行政の事業構造を読み解くには、「官の4つの行動原理」の理解が必要

 ここでいう官の行動原理とは、「(1)収益最大化よりも費用最大化を目指し、(2)全体最適よりも恣意的分配を指向し、(3)費用対効果の検証なくして大義名分の立つ事業に予算をつけ、(4)ストックや基金を形成することにより予算執行を自動化することで硬直的な事業継続を図る」(拙著『弁護士仕分け人が語る「事業仕分け」の方法論』〔日本評論社〕)という“ちょうど民間の行動原理とほぼ真逆のものだ”というのが現時点の私の理解です。

 なかでも、「費用最大化をめざす」という行動原理は、にわかには理解しがたいのではないかと思います。個人の日常生活でも節約は美徳ですし、企業活動でも費用を圧縮することが利益を挙げるためのきわめて重要な要素だからです。

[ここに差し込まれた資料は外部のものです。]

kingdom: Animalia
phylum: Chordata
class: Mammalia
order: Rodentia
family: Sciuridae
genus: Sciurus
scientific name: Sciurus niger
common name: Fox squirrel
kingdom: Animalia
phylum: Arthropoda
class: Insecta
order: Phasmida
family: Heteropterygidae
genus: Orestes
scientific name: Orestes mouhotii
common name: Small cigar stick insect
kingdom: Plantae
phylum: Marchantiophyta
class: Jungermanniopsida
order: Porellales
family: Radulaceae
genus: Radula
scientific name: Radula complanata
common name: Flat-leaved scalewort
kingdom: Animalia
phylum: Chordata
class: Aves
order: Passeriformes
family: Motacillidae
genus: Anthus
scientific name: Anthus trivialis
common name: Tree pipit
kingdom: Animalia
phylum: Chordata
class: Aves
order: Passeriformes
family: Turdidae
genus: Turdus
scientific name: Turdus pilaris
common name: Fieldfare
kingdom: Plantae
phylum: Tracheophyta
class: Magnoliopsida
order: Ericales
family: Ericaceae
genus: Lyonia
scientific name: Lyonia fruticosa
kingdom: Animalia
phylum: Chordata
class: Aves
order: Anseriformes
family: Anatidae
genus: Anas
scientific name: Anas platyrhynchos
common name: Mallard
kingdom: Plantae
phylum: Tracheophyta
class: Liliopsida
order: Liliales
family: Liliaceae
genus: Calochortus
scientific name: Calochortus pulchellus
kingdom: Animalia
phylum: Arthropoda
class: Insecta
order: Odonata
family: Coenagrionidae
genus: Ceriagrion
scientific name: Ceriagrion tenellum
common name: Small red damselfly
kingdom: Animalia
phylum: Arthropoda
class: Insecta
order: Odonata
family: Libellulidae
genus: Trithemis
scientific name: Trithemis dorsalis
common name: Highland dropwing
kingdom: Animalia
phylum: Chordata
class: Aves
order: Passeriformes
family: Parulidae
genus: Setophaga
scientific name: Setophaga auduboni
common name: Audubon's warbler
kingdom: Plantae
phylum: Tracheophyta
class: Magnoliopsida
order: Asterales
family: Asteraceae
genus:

 しかし、行政事業においては、その事業が黒字になることにメリットがありません。必死に予算を節約したからといって、いまの公務員人事制度ではとくに積極的な評価につながるわけではありませんし、予算が余れば次年度の予算査定で減らされかねません。また、行政にとっての費用は、受託者たる民間法人等の売上げとなる場合が多いので、とくに不況下では、行政の費用は、若干無駄遣いが含まれるとしても“一種の景気対策”としての意義があるという意識の担当者も複数存在するようです。

「行政の費用が拡大することは悪か?」という問いは、その意味で、難しい問題をはらんでいます。私の認識は必ずしも仕分け人を代表していませんが、私自身は「費用拡大が直ちに悪ではないが、恣意的な分配となっている費用や、費用対効果の低い費用は是正する必要がある」と考えています。

 行政の使う費用は、その原資が国民の税金ですから、特定の政府系公益法人や企業に対する恣意的な分配が疑われる支出は、公平・公正の観点から許されません。費用対効果の問題以前に、恣意的分配による不公正は、社会正義の問題として許されないのです。加えて、ファミリー法人等への恣意的な分配では、競争原理がはたらかないことから、一般にその事業の費用対効果も低く留まることが多くなります。

 有限な国の税金を“費用対効果”が低い事業に使ってしまうと、全体としての行政サービス水準が低く抑えられることになります。国民の支払った税金が、国民の直接的な受益につながらないかたちで天下り人件費に中抜きされてしまうと、「生きた金の流れ」にならないのです。とくに民間でも実施できるような事業を、国が税金を用いて民間が実施するより低い費用対効果で実施する場合には、民業圧迫と無駄遣いの両面から問題となります。

 これは、公共事業のような国家的な事業投資の“投資対効果”の問題でも同様です。「公共事業がつねに悪」ということはありませんが、最低限資金調達コストを上回る投資対効果が見込まれなければ「生きた金」とはいえません。

 すなわち「行政の無駄遣い」とは、当該行政事業費の多寡よりむしろ、税金が、国民の受益に直結しない費用や、十分な経済活動の活性化につながらない投資などの「死に金」として使われていないかという問題なのです。

 とくに、緊急経済対策の補正予算のように、短期間で多額のお金をとにかく使うということに力点が置かれがちな場合には、国民の税金が「死に金」になっていないかを注意深く確認する必要があります。